The Park Players of Detroit were very pleased to present the community theater premiere of Palmer Park, by Joanna McClelland Glass. We were delighted to have Mary Davis direct this important event in our history. The play recreated a Detroit neighborhood’s challenges and triumphs in post-riot Detroit, circa 1968.
From the Stratford Festival Playbill, 2008 – the play’s debut performance:
In 1967 there were riots in 59 US cities, the worst of which was “The Rebellion” in Detroit, Michigan. Over 100,000 fled the city in an exodus dubbed “white flight,” resulting in plummeting property values and students suffering in over-crowded, under-funded public schools.

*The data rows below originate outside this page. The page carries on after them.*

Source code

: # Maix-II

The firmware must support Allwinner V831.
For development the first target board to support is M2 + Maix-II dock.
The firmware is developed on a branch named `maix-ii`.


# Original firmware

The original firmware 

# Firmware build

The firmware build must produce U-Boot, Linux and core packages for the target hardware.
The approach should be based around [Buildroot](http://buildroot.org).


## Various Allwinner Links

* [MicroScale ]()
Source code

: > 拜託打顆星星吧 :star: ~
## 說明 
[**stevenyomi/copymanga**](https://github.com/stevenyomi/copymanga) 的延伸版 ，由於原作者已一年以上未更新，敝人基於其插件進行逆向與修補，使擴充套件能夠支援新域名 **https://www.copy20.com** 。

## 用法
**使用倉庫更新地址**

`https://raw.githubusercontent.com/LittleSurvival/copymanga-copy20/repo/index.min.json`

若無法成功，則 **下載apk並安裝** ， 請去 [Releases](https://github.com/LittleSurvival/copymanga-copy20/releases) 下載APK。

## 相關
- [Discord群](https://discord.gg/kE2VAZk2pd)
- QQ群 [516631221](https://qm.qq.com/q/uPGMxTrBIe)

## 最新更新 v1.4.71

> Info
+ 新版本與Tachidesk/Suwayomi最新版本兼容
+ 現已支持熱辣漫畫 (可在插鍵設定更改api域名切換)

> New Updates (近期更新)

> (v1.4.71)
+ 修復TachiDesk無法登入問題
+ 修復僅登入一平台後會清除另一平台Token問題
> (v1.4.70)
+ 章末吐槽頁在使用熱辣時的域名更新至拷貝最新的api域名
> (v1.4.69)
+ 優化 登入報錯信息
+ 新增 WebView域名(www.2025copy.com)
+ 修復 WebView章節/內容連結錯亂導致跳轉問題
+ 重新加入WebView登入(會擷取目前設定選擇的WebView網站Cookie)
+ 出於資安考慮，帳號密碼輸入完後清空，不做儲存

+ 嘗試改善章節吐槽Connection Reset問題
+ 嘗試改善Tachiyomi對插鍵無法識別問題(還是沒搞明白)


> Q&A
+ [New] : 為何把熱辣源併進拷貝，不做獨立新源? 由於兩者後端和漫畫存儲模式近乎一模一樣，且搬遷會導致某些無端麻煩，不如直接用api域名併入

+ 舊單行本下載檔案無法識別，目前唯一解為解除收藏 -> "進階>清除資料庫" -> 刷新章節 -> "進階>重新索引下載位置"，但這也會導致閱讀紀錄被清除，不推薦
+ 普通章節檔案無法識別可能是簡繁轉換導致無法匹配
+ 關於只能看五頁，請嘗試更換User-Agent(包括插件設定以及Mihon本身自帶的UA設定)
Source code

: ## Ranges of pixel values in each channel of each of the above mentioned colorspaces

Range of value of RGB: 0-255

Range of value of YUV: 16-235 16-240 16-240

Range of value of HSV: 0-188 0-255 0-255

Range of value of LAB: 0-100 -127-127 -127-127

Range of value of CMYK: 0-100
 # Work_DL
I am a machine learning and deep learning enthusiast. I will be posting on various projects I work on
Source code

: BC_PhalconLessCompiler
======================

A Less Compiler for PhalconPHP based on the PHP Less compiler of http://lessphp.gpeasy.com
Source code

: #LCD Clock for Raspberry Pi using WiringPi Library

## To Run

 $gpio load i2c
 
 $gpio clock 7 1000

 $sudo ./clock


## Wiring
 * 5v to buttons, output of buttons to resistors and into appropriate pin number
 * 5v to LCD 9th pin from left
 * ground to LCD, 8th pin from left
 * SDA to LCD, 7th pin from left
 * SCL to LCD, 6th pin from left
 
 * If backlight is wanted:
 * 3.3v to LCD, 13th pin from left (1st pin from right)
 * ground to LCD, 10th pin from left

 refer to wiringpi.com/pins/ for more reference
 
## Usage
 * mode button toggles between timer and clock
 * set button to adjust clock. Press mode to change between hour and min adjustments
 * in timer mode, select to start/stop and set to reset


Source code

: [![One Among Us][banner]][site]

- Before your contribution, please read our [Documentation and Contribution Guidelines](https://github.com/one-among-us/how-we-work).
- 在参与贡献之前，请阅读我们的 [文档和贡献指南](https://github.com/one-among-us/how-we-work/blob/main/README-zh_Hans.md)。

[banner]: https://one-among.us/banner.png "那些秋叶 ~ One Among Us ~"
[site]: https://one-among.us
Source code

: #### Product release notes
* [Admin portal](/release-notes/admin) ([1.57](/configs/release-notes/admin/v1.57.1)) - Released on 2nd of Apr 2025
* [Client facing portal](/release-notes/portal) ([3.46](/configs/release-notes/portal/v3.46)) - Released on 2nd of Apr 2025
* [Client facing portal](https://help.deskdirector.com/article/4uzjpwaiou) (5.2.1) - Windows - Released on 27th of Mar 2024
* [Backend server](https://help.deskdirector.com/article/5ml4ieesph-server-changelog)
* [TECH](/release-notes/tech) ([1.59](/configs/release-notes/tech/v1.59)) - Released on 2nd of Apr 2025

In the play Palmer Park, by Joanna McClelland Glass, the upper-middle-class Palmer Park neighborhood and its highly rated Hampton School seemed to have racially integrated successfully. Two couples, one black and one white, rally the neighbors, desperately hoping to maintain the profile of their community and school. With shared camaraderie and pathos, Palmer Park explores what these neighbors had in common and reveals their differences.
This production was one of the most successful performances in Park Players’ modern history, delivering a thought-provoking and powerful performance to the very city in which the story is based.

Cast photo - Palmer Park





The pictures look great. Thanks to everyone who made this production such a success. This was a wonderful show.
Thank YOU, Marcia, for all your do. You are the glue that holds it all together!
Had a wonderful time meeting and working with the cast of “Palmer Park.” (can I get a copy of that picture?) Now that you got me, you won’t be able to get rid of me. I will be auditioning for “Hairspray” in January.
Awesome!! Can’t wait to have you back! Personally, I loved working with you!
Park Players is a great theatrical group with great performances in a great venue (NRPCA Community House). It offers affordable entertaining performances in a secure setting. Wine and Cheese night is the best!
I concur! Long live wine and cheese night!
For the sake of argument, I will disagree with part of the last sentence above. I’m not sure when the “modern” era started, but I’ll throw out “The Wiz” in 2005 as the most successful Players show. Due to the “Fire Marshal be damned” attitude of the producers, it had more people attend overall and more people per show than Palmer Park. As for thought provoking, Palmer Park does rank up there with 2002′s “The Laramie Project”. I did enjoy Palmer Park and my only regret is the present day cast and the 1968 cast weren’t able to interact more in rehearsal (on stage, I can understand).
In the interest of keeping the fire marshal from checking up on us, I am not going to comment about that detail! However, I did not formally confirm the stats on ‘the most successful show in modern history’ (by modern history I was assuming last decade or so)…I heard that from a few pivotal people who I assumed were in the know, but let’s look at the books and get to the bottom of this! Would hate to have a false claim mar our credibility! Thanks for your comment!
I agree I wish there had been more all-cast interaction! The upside is that it accommodated a lot of people’s schedules to rehearse separately… Went by too fast!
Miss my Palmer Park family and wish all joy and peace!
I assume all parts for Hairspray are singing parts, so I will not hurt anybody’s ears with my screeching, but I hope it is just as successful as Palmer Park!